Last week, in a speech to a fringe meeting at the Conservative Party Conference, the Justice Secretary Chris Grayling raised the prospect of reforming the usual police practice of naming suspects in sex offences investigations at the time of their arrest. In our opinion at Kingsley Napley this is an area that is ripe for review, though there is a tension between the principles underlying such a reform (asserting the individual’s right to privacy) and the value placed by police and prosecutors on publicity as a valid investigative tactic.

The proposal – tentative at this stage -  arises from a number of cases of well-known individuals (for example Jim Davidson and Freddie Starr), arrested on suspicion of committing historic sex offences and exposed to the full glare of media attention only for lengthy investigations to conclude with no charges being laid. It is hard to overstate the reputational damage inflicted by the significant publicity that such allegations attract. Even in cases where the accused is not in the public eye the effects can be devastating, more so in the age of instant and universally accessible coverage.

As is well known, and for sound reasons, complainants in sex cases are entitled to anonymity during and after any investigation and prosecution. The question of whether suspects should be afforded the same protection is not novel: the Sexual Offences (Amendment) Act 1976 provided anonymity to those accused of rape up to the point of conviction, precisely in order to protect the reputations of those eventually acquitted. The protection was short-lived however, and it was successfully argued during the passage of the Criminal Justice Act 1988 that no distinction should be drawn between defendants in sex cases and those facing non-sexual allegations. In 2003, reintroduction of defendant anonymity was recommended by the Home Affairs Select Committee but not adopted by the government.

One argument against anonymity, advanced by the police and the CPS, asserts that publicity is a vital tool in raising awareness of what might be serial offending and in encouraging other complainants to come forward. Critics of this “shaking the tree” approach emphasise the risk that several false or weak allegations might be used to bolster each other. Indeed it may be tempting for investigators to adopt such an approach precisely to achieve this end. The criticism of South Yorkshire police’s handling of their raid on Cliff Richard’s home aptly demonstrates these concerns.

Sex cases generally – and historic allegations in particular - are characterised by an absence of corroborating evidence, or indeed any evidence other than the complainant’s account. Those under scrutiny may be unable to provide compelling alibis for occasions dating back decades, and the CPS is under significant political pressure (both internal and external) to proactively prosecute allegations of sexual offences.

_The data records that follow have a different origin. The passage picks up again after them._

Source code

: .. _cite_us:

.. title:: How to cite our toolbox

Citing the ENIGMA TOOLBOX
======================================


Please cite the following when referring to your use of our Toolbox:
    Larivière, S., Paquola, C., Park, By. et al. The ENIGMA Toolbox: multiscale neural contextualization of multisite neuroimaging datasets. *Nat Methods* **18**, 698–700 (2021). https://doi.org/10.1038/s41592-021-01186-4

Why limit anonymity of the accused to sex cases alone? Two reasons. Firstly, sex cases invariably attract an unusual level of publicity (often salacious and prurient) and so the extent of reputational damage suffered by those investigated is arguably unique. Secondly, one can think of a number of rehabilitated high profile offenders whose convictions concerned dishonesty (Jonathan Aitken, Jeffrey Archer and Chris Huhne to name but a few), but a different degree of moral opprobrium attaches to sexual misconduct and so the possibility of rehabilitation is much reduced, even where there is no conviction. The temptation to conclude that there is “no smoke without fire” is that much greater when allegations arise from almost invariably private conduct.

Pressure to preserve suspects’ anonymity can be viewed alongside the development of the “right to be forgotten” as a reaction to the reach and permanence of online news reports, and against a background of ever-increasing public concern about the impact of the internet on personal privacy. There is clearly a balancing exercise to be conducted between a suspect’s right to privacy and the need to investigate serious crime rigorously, but a move towards protecting reputations and recognising the pitfalls of certain investigatory practices is broadly to be welcomed.